= Low basis theorem =

The low basis theorem is one of several basis theorems in computability theory, each of which show that, given an infinite subtree of the binary tree $2^{<\omega}$, it is possible to find an infinite path through the tree with particular computability properties. The low basis theorem, in particular, shows that there must be a path which is low; that is, the Turing jump of the path is Turing equivalent to the halting problem $\emptyset'$.

== Statement and proof ==

The low basis theorem states that every nonempty $\Pi^0_1$ class in $2^\omega$ (see arithmetical hierarchy) contains a set of low degree (Soare 1987:109). This is equivalent, by definition, to the statement that each infinite computable subtree of the binary tree $2^{<\omega}$ has an infinite path of low degree.

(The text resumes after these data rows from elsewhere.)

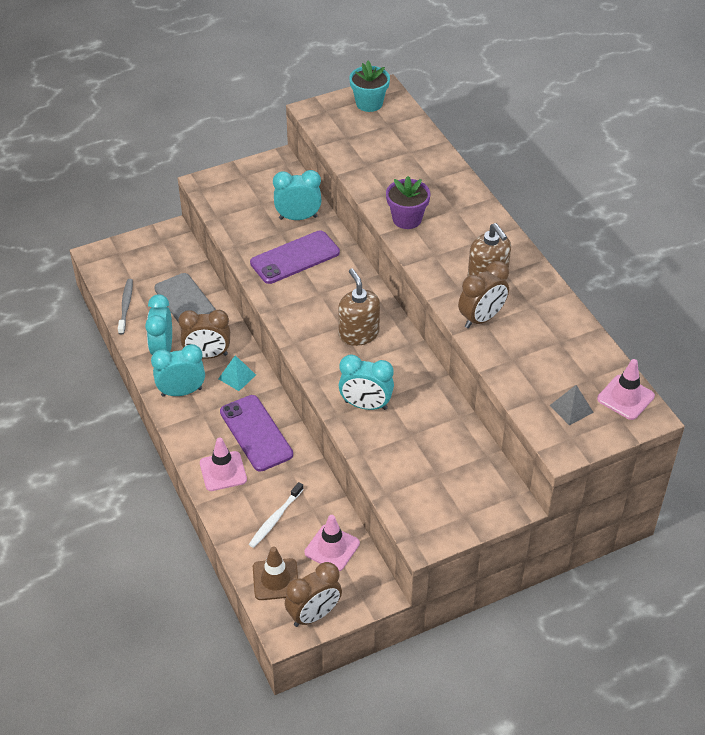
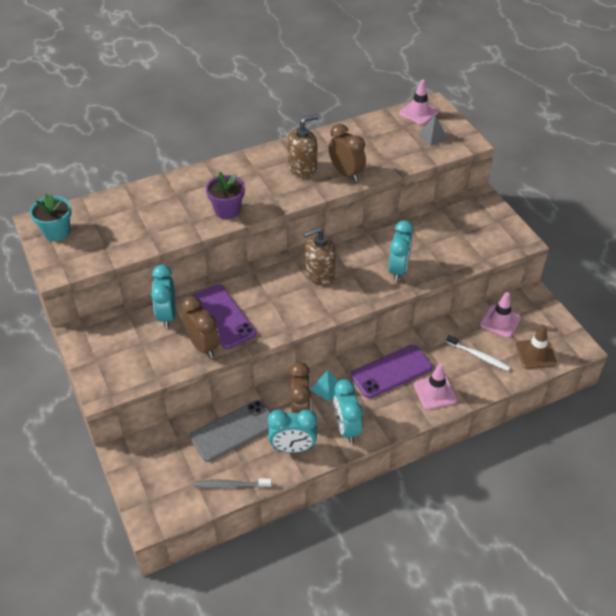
camera: 90 degrees left, 0 degrees up
(314, 615) = (561, 331): brown clock -> brown clock (203, 346)

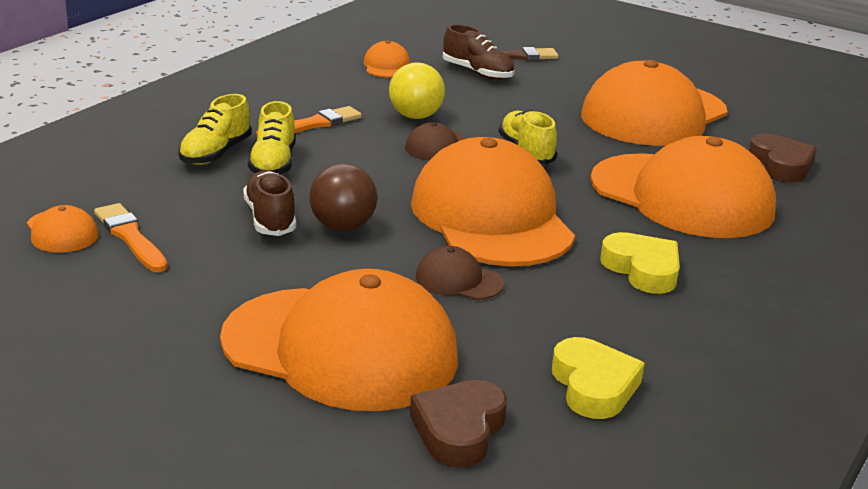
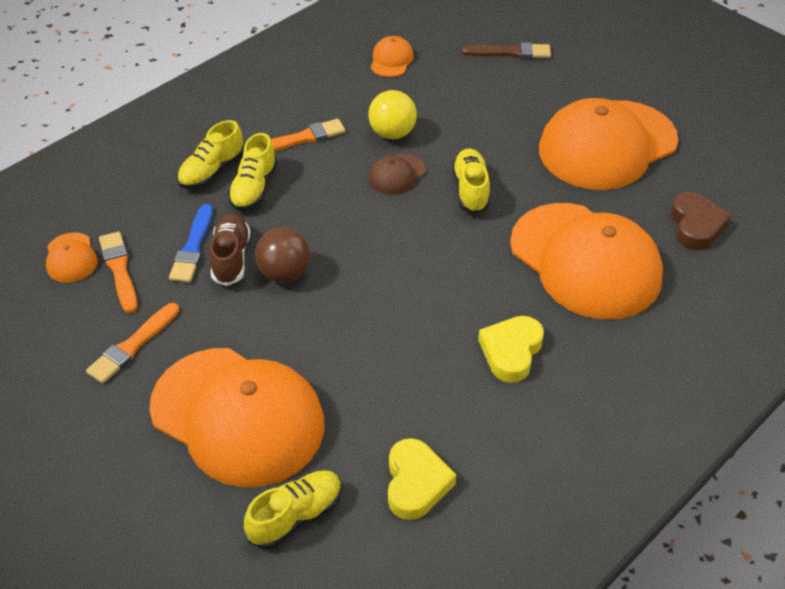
camera: 15 degrees right, 20 degrees up
(175, 299) = (133, 345): none -> orange brush
(218, 213) = (193, 247): none -> blue brush
(459, 280) = (355, 348): brown cap -> none
(459, 430) = (296, 516): brown heart -> yellow shoe
(477, 73) = (469, 74): brown shoe -> none
(491, 217) = (409, 273): orange cap -> none
(642, 270) = (511, 352): yellow heart -> yellow heart turned 135 degrees counterclockwise

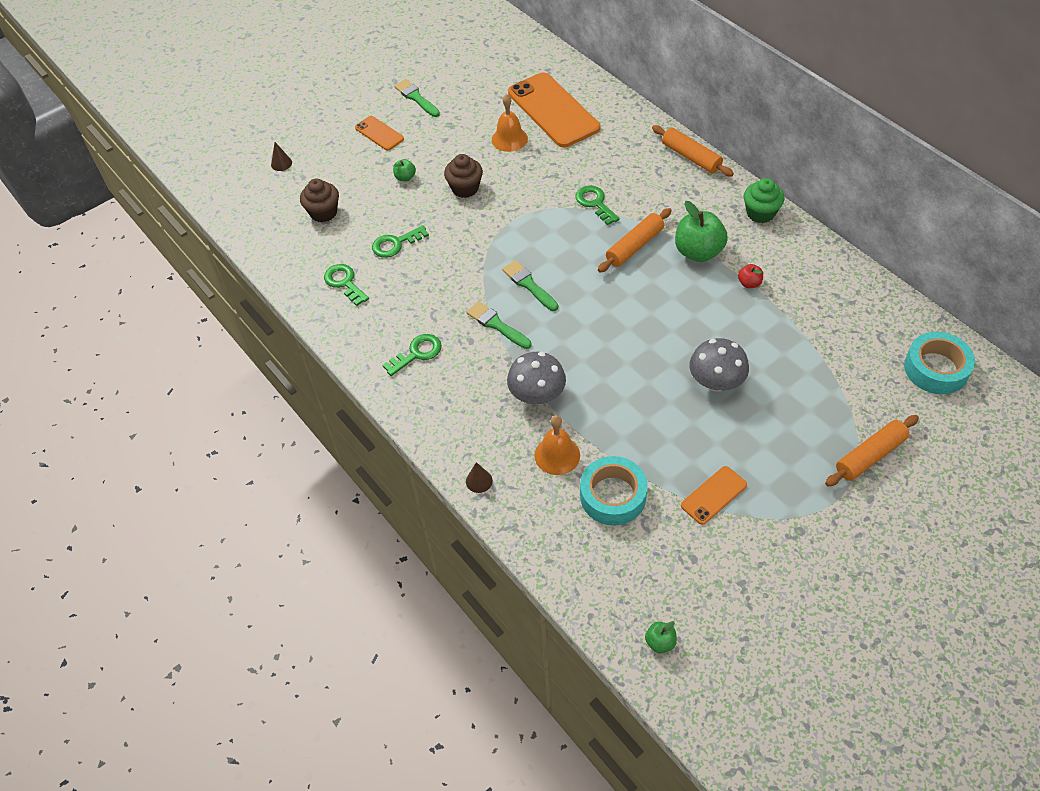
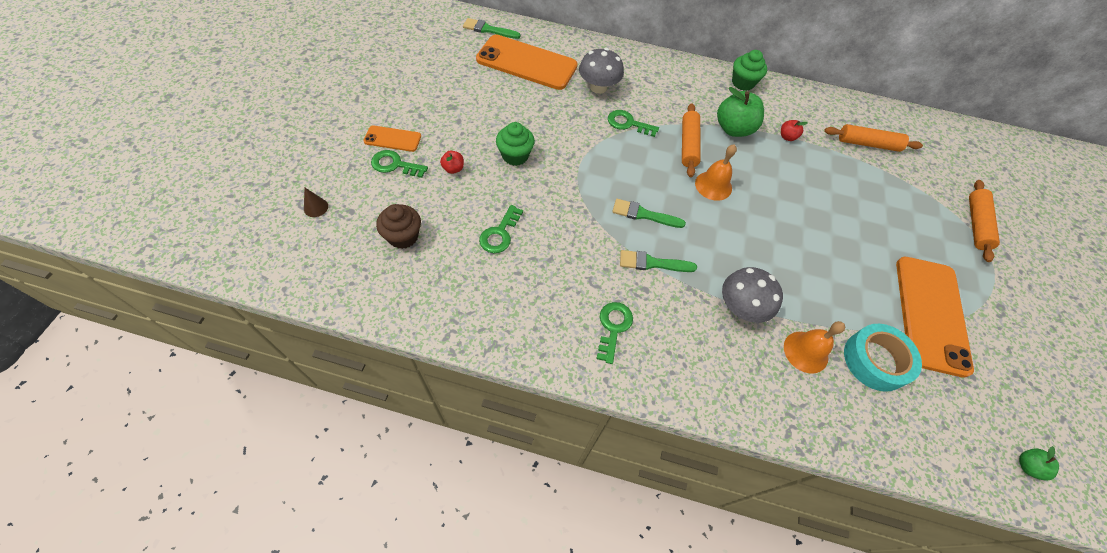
camera: 45 degrees left, 5 degrees up
(344, 282) = (485, 295): green key -> green key (395, 165)
(405, 177) = (453, 169): green apple -> red apple
(416, 98) = (399, 94): green brush -> green brush (488, 30)
(465, 188) = (515, 156): brown cupcake -> green cupcake
(479, 481) = (775, 417): brown cone -> none
(509, 139) = (513, 99): orange bell -> orange bell (713, 185)
(691, 157) = (659, 60): orange rolling pin -> orange rolling pin (868, 144)
(713, 495) = (931, 314): orange phone -> orange phone, size x2.04
(716, 382) = (842, 223): grey mushroom -> grey mushroom (598, 87)
(936, 369) = (943, 143): turquoise tape -> none

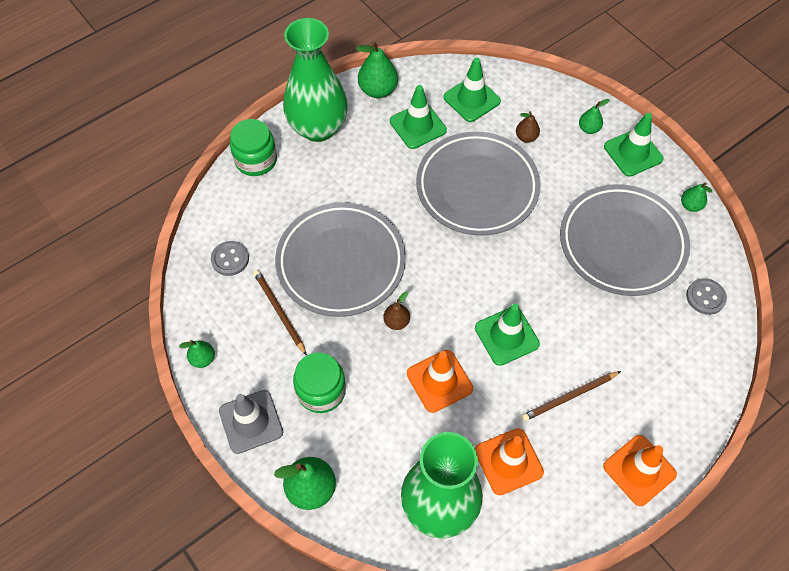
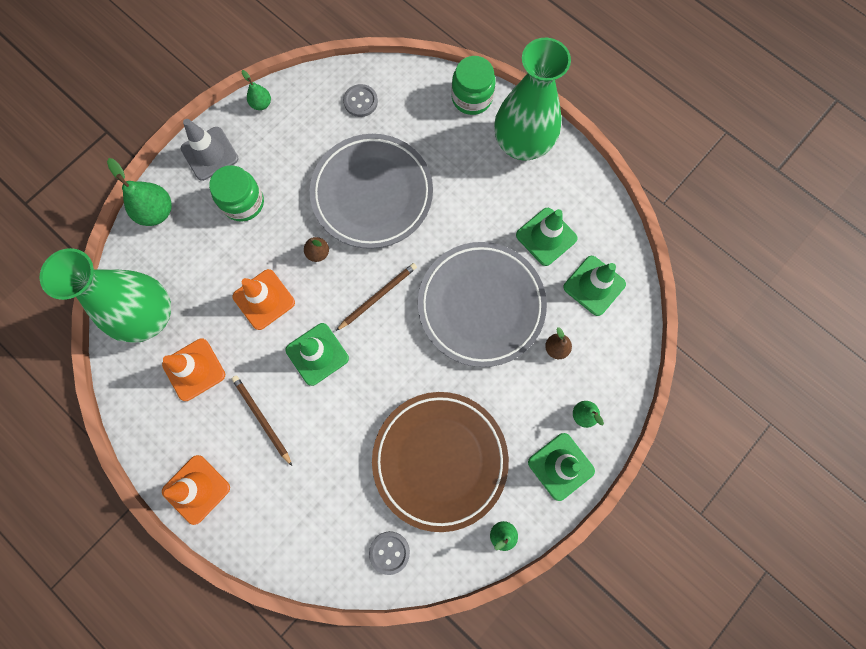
camera: 80 degrees right, 15 degrees up
(279, 311) = (314, 153): brown pencil -> brown pencil (378, 296)
(378, 90) = (583, 190): green pear -> none
(622, 243) = (440, 460): grey plate -> brown plate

The proof uses the method of forcing with $\Pi^0_1$ classes (Cooper 2004:330). Hájek and Kučera (1989) showed that the low basis is provable in the formal system of arithmetic known as $\mathsf{I}\Sigma_1$.

The forcing argument can also be formulated explicitly as follows. For a set $X\subseteq\omega$, let $f(X) = \sum_{\{i\}(X)\downarrow} 2^{-i}$, where ${\{i\}(X)\downarrow}$ means that Turing machine $i$ halts on $X$ (with the sum being over all such $i$). Then, for every nonempty (lightface) $\Pi^0_1$ set $S\subseteq 2^\omega$, the (unique) $X\in S$ minimizing $f(X)$ has a low Turing degree. This is because $X$ satisfies ${\{i\}(X)\downarrow} \iff \forall Y\in S({\{i\}(Y)\downarrow} \lor \exists j < i ({\{j\}(Y)\downarrow} \land \lnot{\{j\}(X)\downarrow}))$, so the function $i \mapsto {\{i\}(X)\downarrow}$ can be computed from $\emptyset'$ by induction on $i$; note that $\forall Y\in S \phi(Y)$ is $\Sigma^0_1$ for any $\Sigma^0_1$ set $\phi$. In other words, whether a machine halts on $X$ is forced by a finite condition, which allows for $X' = \emptyset'$.

== Application ==

One application of the low basis theorem is to construct completions of effective theories so that the completions have low Turing degree. For example, the low basis theorem implies the existence of PA degrees strictly below $\emptyset'$.